Little Satori Psychotherapy
Hi, I’m Julia
I created Little Satori for people who don’t always feel like they fully belong in one place.
As someone who has navigated identity, culture, and not fitting neatly into one box, I understand how complex - and sometimes isolating - that experience can feel.
My work is grounded in creating a space where you don’t have to explain or simplify who you are. A space where all parts of you are welcome.
Why Little Satori?
Little Satori is named for my grandfather, Satori - a small-town doctor in Hiroshima who cared for everyone with 丁寧に (“teinei-ni”), offering deep presence and compassion. He aimed to treat each person with warmth, not concerned with their status in society. His quiet generosity and gentle approach are the spirit I hope to carry forward in my work.
In Japanese, satori means sudden enlightenment - a profound shift that most of us, as non-monks, aren’t waiting for or expecting. But we can experience small awakenings - little moments that make life feel a bit lighter, a “Little Satori.”
That is the heart of my practice: supporting these gentle openings and offering steadiness and guidance as they unfold.
The path that led me here
My path into therapy began long before I ever sat in a therapy room.
Before becoming a psychotherapist, I spent years in science and medical research. I earned my master’s degree from Weill Cornell Medical College and worked at organizations such as Pfizer and the National Institutes of Health.
Over time, however, I found myself drawn less to understanding people through data alone and more to the inner lives we often carry quietly beneath the surface - our relationships, identities, losses, and ways of surviving. That shift ultimately led me to pursue a degree in social work at Columbia University.
After graduating, I worked in outpatient clinics and group practices, where I gained extensive experience supporting clients navigating trauma, relationship challenges, depression, anxiety, bipolar disorder, ADHD, and identity-related concerns, particularly around belonging and cross-cultural experiences.
That journey continues to shape how I work today.
I believe therapy is not about fixing who you are, but about creating space to understand and love yourself more fully - with care, curiosity, and compassion.
How this path informs my work
This background allows me to hold both perspectives at once: the biological and psychological foundations of human experience and the deeply personal, emotional, and relational reality of each individual life.
I do not see these as separate.
They inform one another.
My aim is to translate this understanding into a therapeutic space that is steady, thoughtful, and human - where insight can emerge at its own pace.
Little Satori refers to small moments of insight- subtle shifts where something becomes a little clearer, a little lighter, or a little more possible. This idea also reflects how I understand this path itself: not as one sudden change, but as a series of gradual openings that led me here.
Training & Background
My work as a therapist is informed by an interdisciplinary path that began in the natural sciences and gradually moved toward clinical, relational, and trauma-focused care.

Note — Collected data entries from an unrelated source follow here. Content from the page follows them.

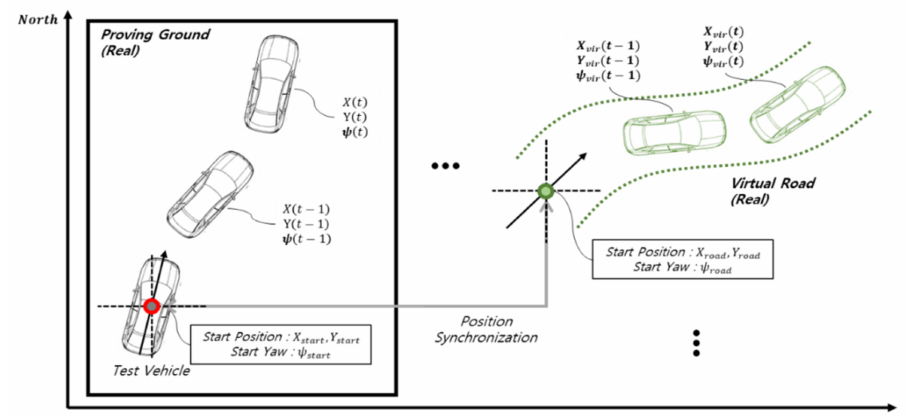
Figure 4. Concept of position synchronization between real and virtual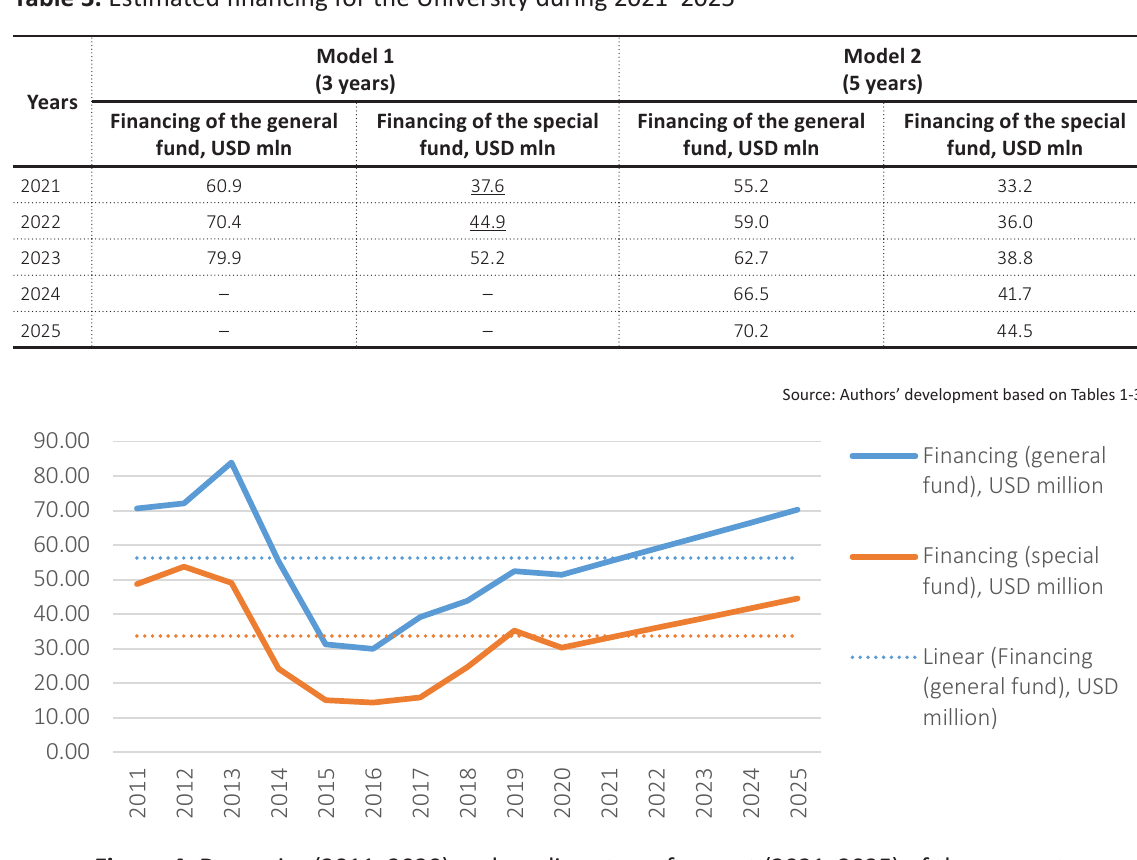
Figure 4. Dynamics (2011–2020) and medium-term forecast (2021–2025) of the amount of the University’s funding under the general and special fund, USD mln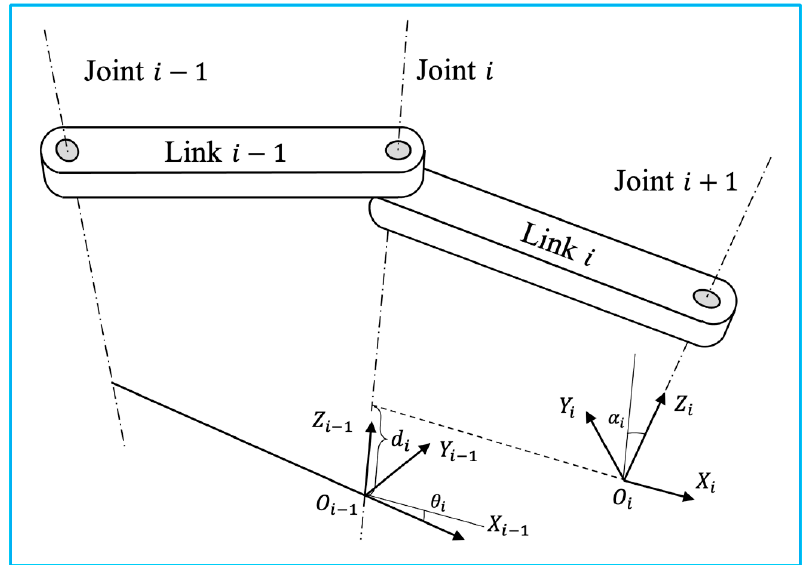
Figure 4. Two adjacent links with a revolute joint with the relative position denoted using Denavit- Hartenberg convention (adapted from [23]).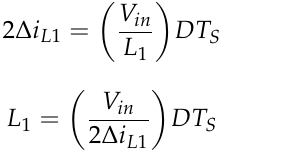
Figure 7. The inductor L 1 current.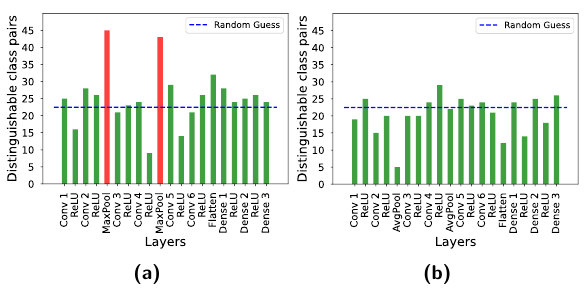
Figure 4: Number of distinguishable class pairs (out of 45) using timing side-channel of each layer in Custom CNN on CIFAR10 with (a) Max Pooling (b) Average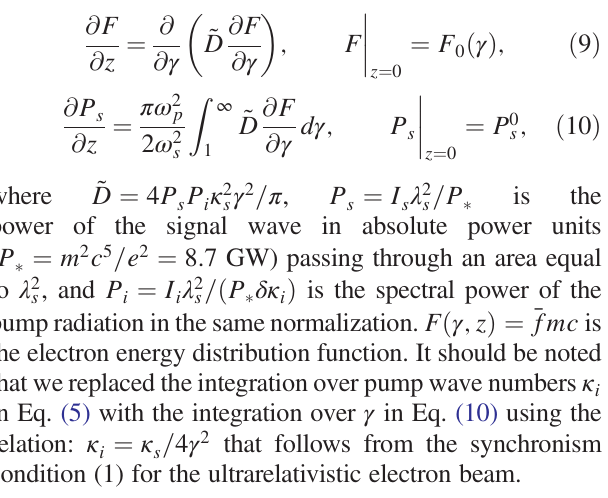
FIG. 2. Single-pass amplifier. (a) Mutual arrangement of ⌢ ð u Þ with initial energy dispersion electron distribution function F δ ¼ 0 . 035 and profile of pump spectrum (blue line) with a half- width σ ¼ 0 . 07 in the energy space. The shift between the center of the pump spectrum and the center of the electron distribution ¼ 0 . 05 . (b) Dependence of spatial growth function is ε ¼ 1 − u i rate Λ on relative shift ε for different values of the pump spectrum half-width σ calculated for electron energy dispersion δ ¼ 0 . 035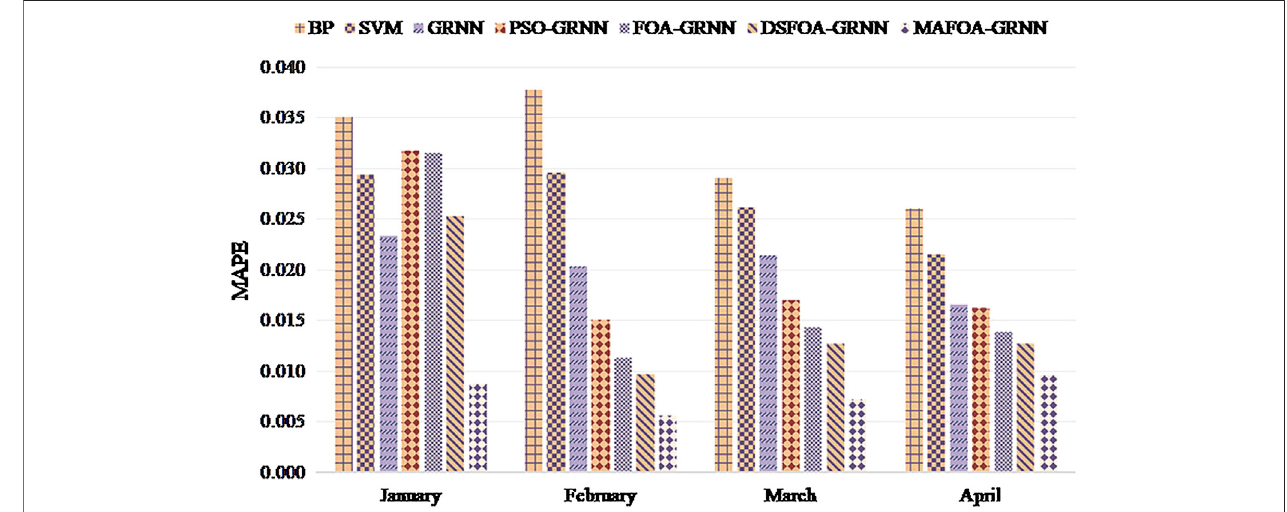
FIGURE 9 | Performance comparison of models in terms of MAPE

Each stage of this journey has shaped how I understand both the science of the mind and the lived experience of being human.
2008 | University of Rochester
B.S. in Chemistry (Honors)
2008–2012 |
Chemical research at National Institute of Health
PTSD research at Uniformed Services University of the Health Sciences
2014 | Weill Cornell Medical College
M.S. in Pharmacology
2015 | Pfizer Japan
Clinical Development Researcher
2018 | Columbia University
M.S. in Social Work
2018–2025
Clinical experience in outpatient clinics and group practice settings, working with individuals and couples navigating trauma, anxiety, identity, and relational patterns.
Trainings: Trauma-Informed Therapy (certified), Acceptance and Commitment Therapy (ACT), Cognitive Behavioral Therapy (CBT), Compassion Focused Therapy, Emotional Focused Therapy (EFT)
2025 | Little Satori Psychotherapy
Founder of Little Satori Psychotherapy, PLLC
There’s space for all parts of you here.
You don’t have to choose between identities, explain every detail, or arrive with everything figured out. Therapy can simply be a place to slow down and feel more at home in yourself.